● **PROBLEM DETAILS**
A bare number is the expected answer: the count of lines in the records that contain the word "aliyuncs".

__________________________________________________

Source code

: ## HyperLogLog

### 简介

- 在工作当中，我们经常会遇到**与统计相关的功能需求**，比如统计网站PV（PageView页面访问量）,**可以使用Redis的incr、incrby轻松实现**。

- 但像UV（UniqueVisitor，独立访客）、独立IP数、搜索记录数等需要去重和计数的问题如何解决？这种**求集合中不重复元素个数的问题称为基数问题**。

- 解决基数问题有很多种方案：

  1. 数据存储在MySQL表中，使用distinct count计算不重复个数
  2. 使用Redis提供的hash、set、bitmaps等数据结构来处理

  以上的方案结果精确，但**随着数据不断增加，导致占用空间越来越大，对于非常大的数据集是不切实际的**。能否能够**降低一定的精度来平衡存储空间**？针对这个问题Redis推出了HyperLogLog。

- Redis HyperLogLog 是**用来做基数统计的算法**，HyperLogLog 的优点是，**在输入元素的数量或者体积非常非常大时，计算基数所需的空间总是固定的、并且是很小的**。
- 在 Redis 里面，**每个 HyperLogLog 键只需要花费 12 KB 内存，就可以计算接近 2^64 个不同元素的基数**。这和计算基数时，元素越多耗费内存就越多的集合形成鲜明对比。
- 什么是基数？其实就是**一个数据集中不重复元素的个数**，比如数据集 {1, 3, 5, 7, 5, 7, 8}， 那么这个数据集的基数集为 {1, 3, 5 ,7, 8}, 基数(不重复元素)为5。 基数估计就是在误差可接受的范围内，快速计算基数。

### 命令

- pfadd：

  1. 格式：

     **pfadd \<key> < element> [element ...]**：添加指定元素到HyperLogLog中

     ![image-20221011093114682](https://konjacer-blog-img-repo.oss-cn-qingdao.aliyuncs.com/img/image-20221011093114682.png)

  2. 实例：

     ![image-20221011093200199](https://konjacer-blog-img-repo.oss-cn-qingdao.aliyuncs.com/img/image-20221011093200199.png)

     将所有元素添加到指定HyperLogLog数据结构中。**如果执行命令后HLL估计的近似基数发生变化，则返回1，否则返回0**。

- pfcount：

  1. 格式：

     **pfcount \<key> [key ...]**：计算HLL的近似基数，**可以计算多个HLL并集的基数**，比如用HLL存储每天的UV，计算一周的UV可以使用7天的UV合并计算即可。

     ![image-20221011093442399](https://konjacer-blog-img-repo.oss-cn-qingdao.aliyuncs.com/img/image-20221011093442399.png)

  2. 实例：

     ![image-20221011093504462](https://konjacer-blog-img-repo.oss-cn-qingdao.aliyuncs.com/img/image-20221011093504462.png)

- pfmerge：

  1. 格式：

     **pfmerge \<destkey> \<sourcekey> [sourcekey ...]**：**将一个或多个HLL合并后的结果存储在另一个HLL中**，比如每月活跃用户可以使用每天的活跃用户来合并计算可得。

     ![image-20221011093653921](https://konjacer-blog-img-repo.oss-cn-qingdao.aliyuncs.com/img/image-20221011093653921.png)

__________________________________________________

● **OUTPUT OF THE EXERCISE**
5